MALAISE Youssef nous conduit ensuite plein d’entrain à son domaine annoncé par un grossier portique. Quelques bungalows en triste état dominent sa magnifique baie ayant appartenu au roi Idriss de Libye. Au bord de l’eau s’élèvent des cabines de bain construites à partir de palmes et de caisses de munitions.

Youssef insiste pour que l’on revienne et s’imagine déjà tenir un pont avec l’Europe. Le soir même, il tient à nous inviter dans un excellent restaurant de poissons et devant sa gentillesse qui laisse poindre le désespoir, nous ne voulons pas blesser sa fierté mais cachons mal notre malaise de lui susciter, comme à d’autres, de faux espoirs. « Je vous avais attendus depuis si longtemps » lâche-t-il.

BARDIA A l’approche de la frontière égyptienne, Bardia surplombe plusieurs criques abruptes qui sont en fait de parfaits abris pour des sous-marins. C’est là, dans une maison italienne aujourd’hui en ruine, que John Frederik Brill, 22 ans, soldat du « Royal Army Corp » peignit sur un mur des scènes de guerre à l’aide de carbone de batteries avant de mourir quelques mois plus tard. Nous apprécions la virginité de cette côte sauvage encore à l’abri des promoteurs.

La douane libyenne connaît un boom de la construction inattendu. Elle ressemble à un vaste chantier dont l’effigie de Kadhafi est absente. Pas moins de six contrôles avant la douane où le courtois préposé tend une chaise à Nathalie. On nous offre deux sodas. Les passagers de minibus égyptiens forment des queues bien ordonnées. Depuis Benghazi, des cordes d’amarrage de bateaux mises en travers de la chaussée servent de gendarmes couchés, mais ici, à la périphérie même du pays, la Libye semble méconnaissable. On ne badine plus avec la modernité: des pieds métalliques actionnés électriquement sortent de terre pour barrer le goulet d’étranglement.

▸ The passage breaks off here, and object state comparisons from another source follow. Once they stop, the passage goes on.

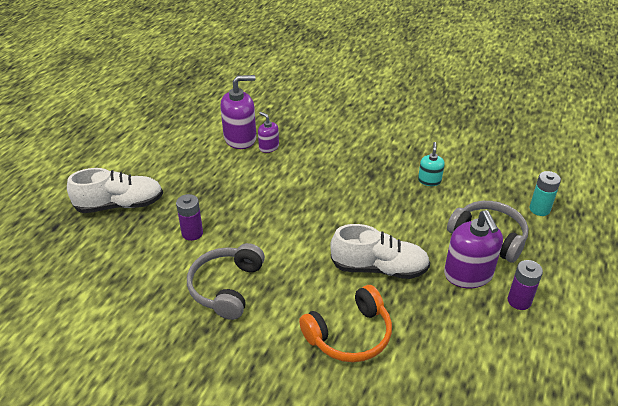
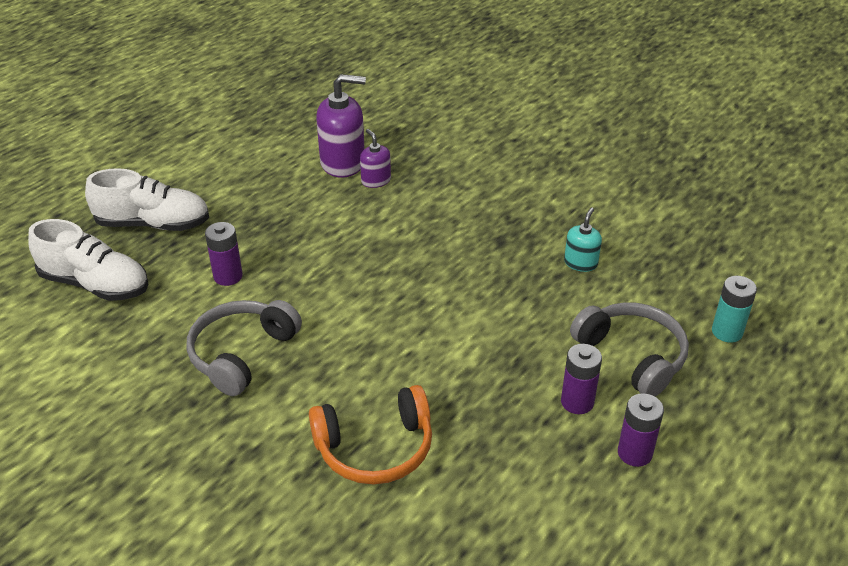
camera: 15 degrees right, 0 degrees up
white shoe [330,224,430,279] -> white shoe moved to [28,219,149,301]
purple soap dispenser [444,210,503,288] -> purple battery [561,344,602,414]

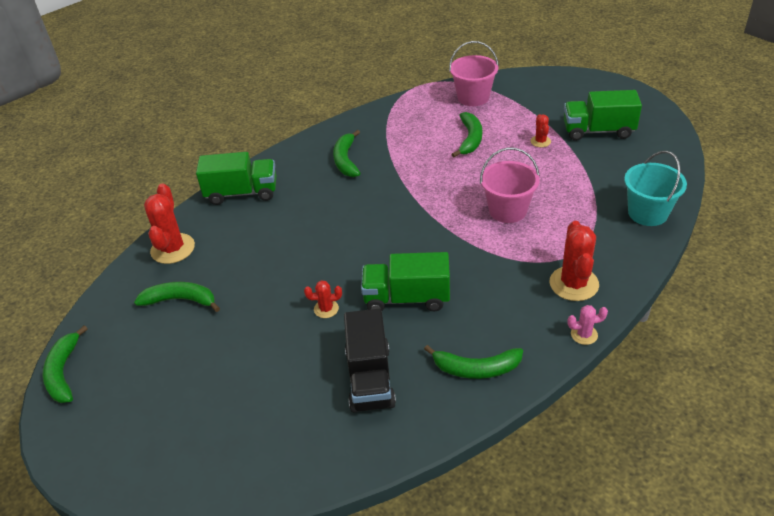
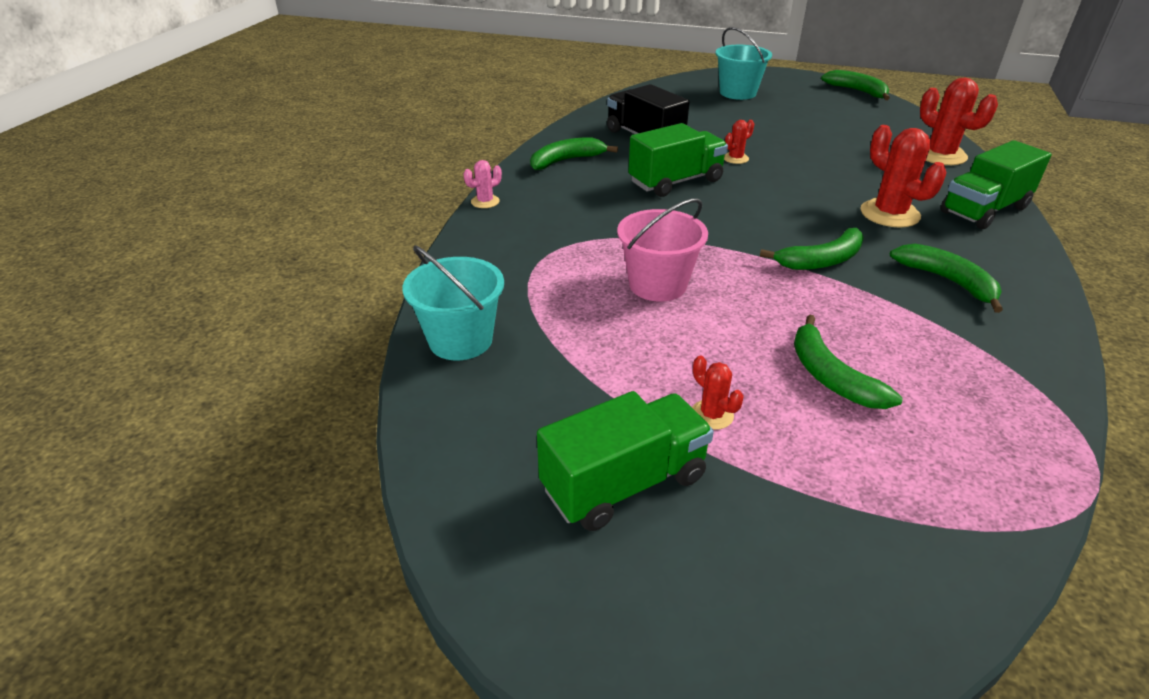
camera: 145 degrees right, 5 degrees down
green banana [134,282,220,312] -> green banana moved to [760,228,864,270]
pink bucket [449,41,499,106] -> none
red cactus [550,221,599,301] -> red cactus moved to [860,125,946,227]
none -> turquoise bucket [715,27,772,100]

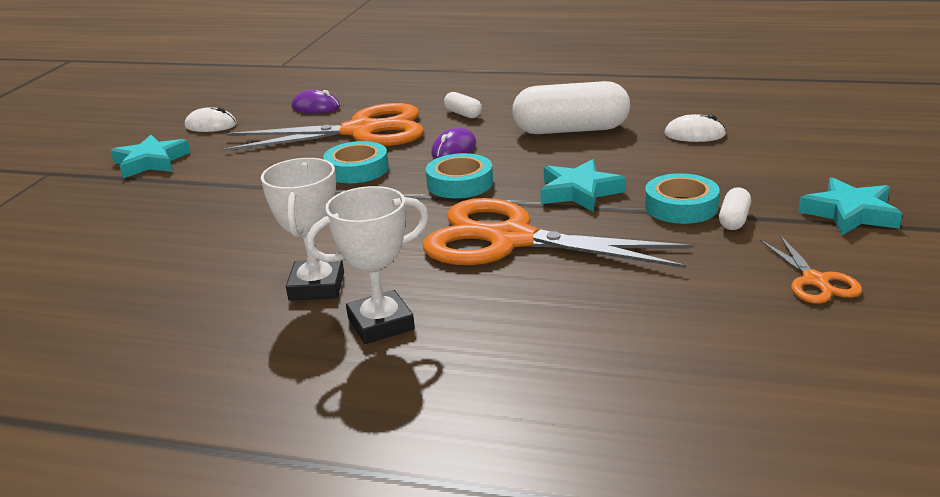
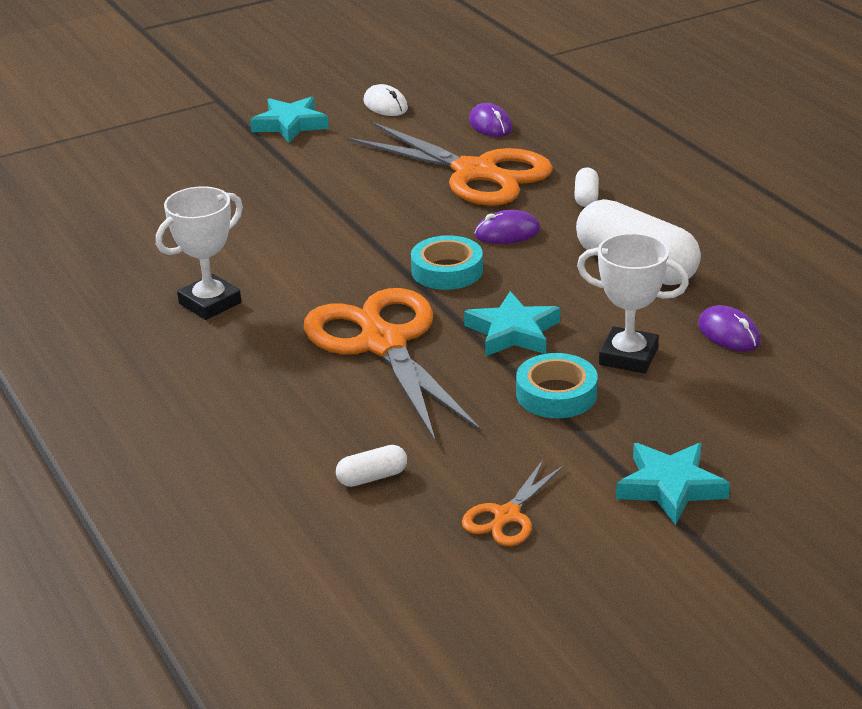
camera: 45 degrees right, 5 degrees up
white trophy [306,186,429,344] -> white trophy moved to [577,233,689,373]
turquoise tape [323,141,389,183] -> none
white mouse [664,114,726,142] -> purple mouse [698,305,761,351]
white capsule [719,187,751,230] -> white capsule moved to [336,445,407,487]

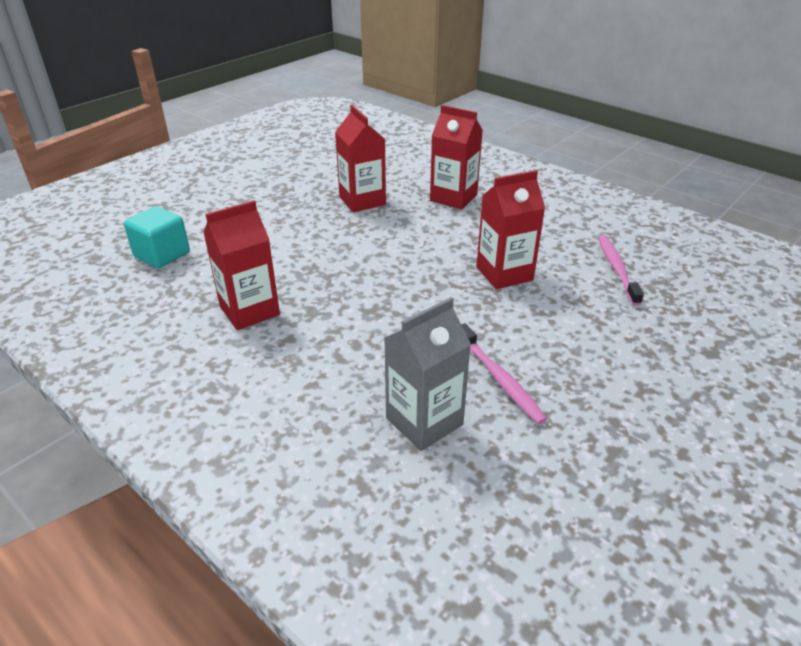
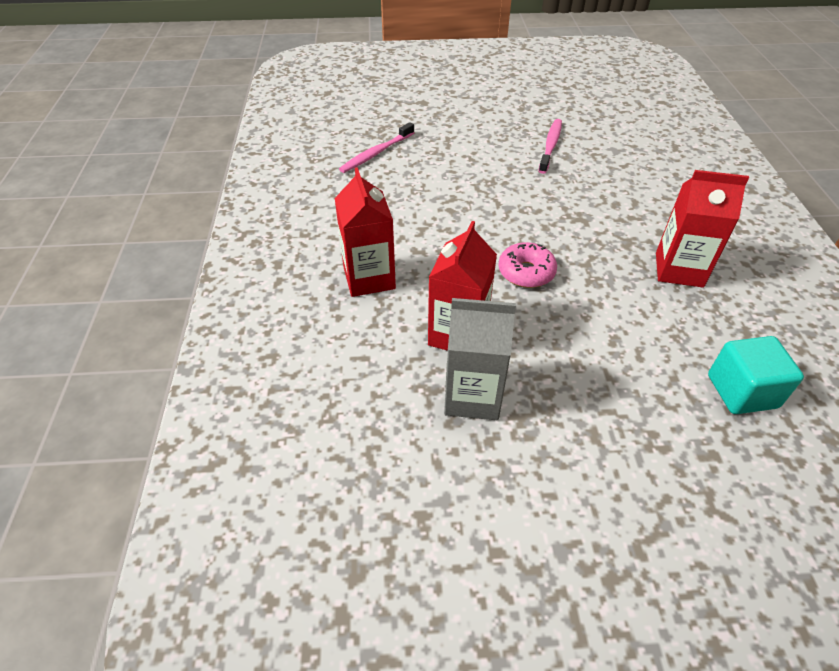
camera: 135 degrees left, 10 degrees up
grey carton [384,297,471,451] -> grey carton moved to [444,298,516,420]
red carton [476,170,545,289] -> none
none -> pink donut [498,242,557,288]

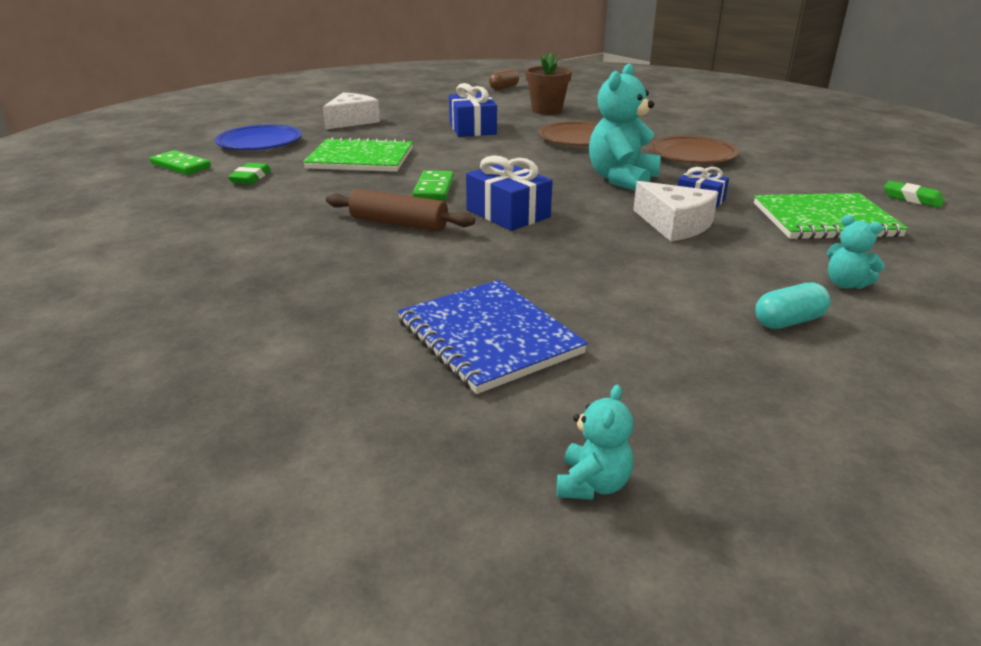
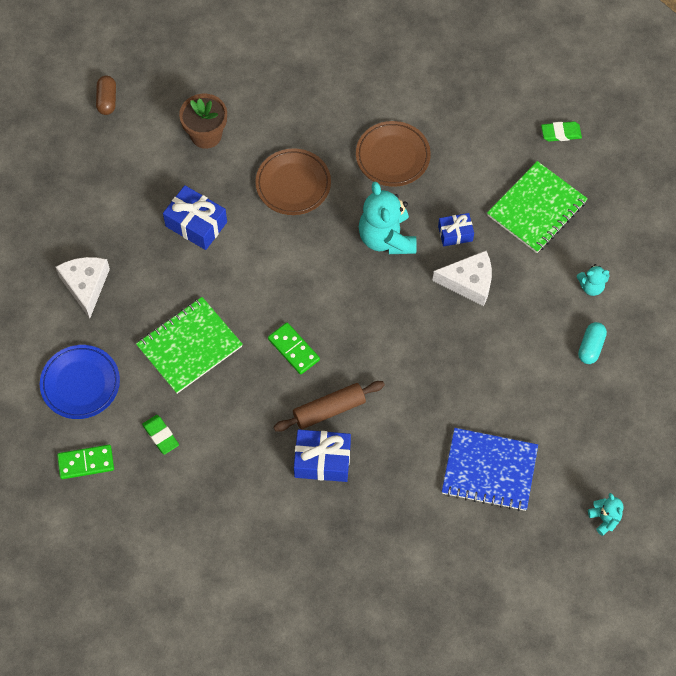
camera: 45 degrees left, 35 degrees up
blue gift [466,155,553,231] -> blue gift moved to [294,429,351,482]

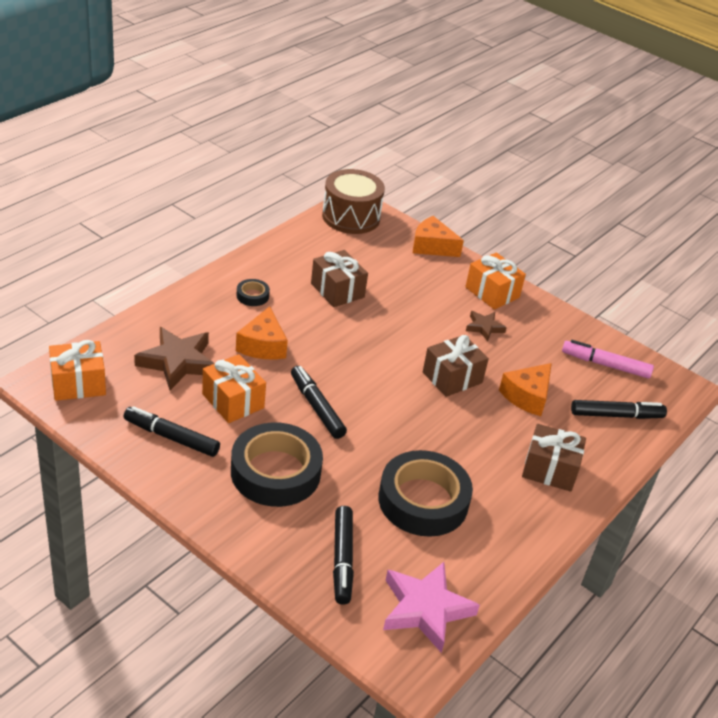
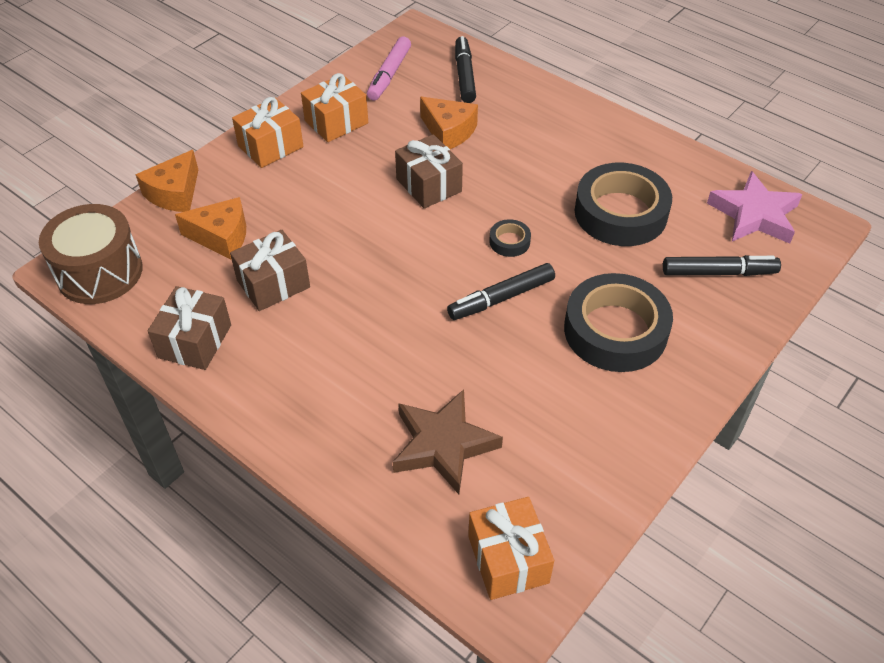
camera: 85 degrees left, 10 degrees up
black marker [124,406,220,457] -> none
orange gift [202,354,266,423] -> orange gift moved to [301,73,368,142]
orange cheese [236,306,288,359] -> orange cheese moved to [175,197,246,260]
black tape [237,279,270,306] -> black tape moved to [489,219,531,257]
brown star [466,311,507,341] -> none
brown gift [522,424,586,492] -> brown gift moved to [148,286,231,370]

BOMBE Le no man’s land avant la frontière égyptienne, cerné de deux hauts murs, n’a jamais aussi mal porté son nom. Sur les bas-côtés jonchés de détritus s’agite un foule anarchique, bigarrée et vociférante: assise, debout, partout! Tout à coup, un oignon atterrit violemment sur la sacoche de guidon de Nathalie. Notre apparition attise la tension latente. Pour apaiser la situation, un douanier nous pèle une orange et hèle des adolescents surexcités vêtus de djellabas crasseuses. Contenue tout entière dans cet instant précis, nous percevons la bombe démographique de 80 millions d’âmes qu’est l’Egypte d’aujourd’hui.

Claude Marthaler, de Benghazi à Alexandrie, Egypte, km 6147

La liberté, 11 mars 2006

Avec son amie Nathalie est parti de Genève en octobre pour rejoindre l’Afrique. Ils sont en train de quitter la Libye pour l’Egypte. Marthaler a écrit de nombreux livres dont « Le Chant des roues, 7 ans à vélo autour du monde ».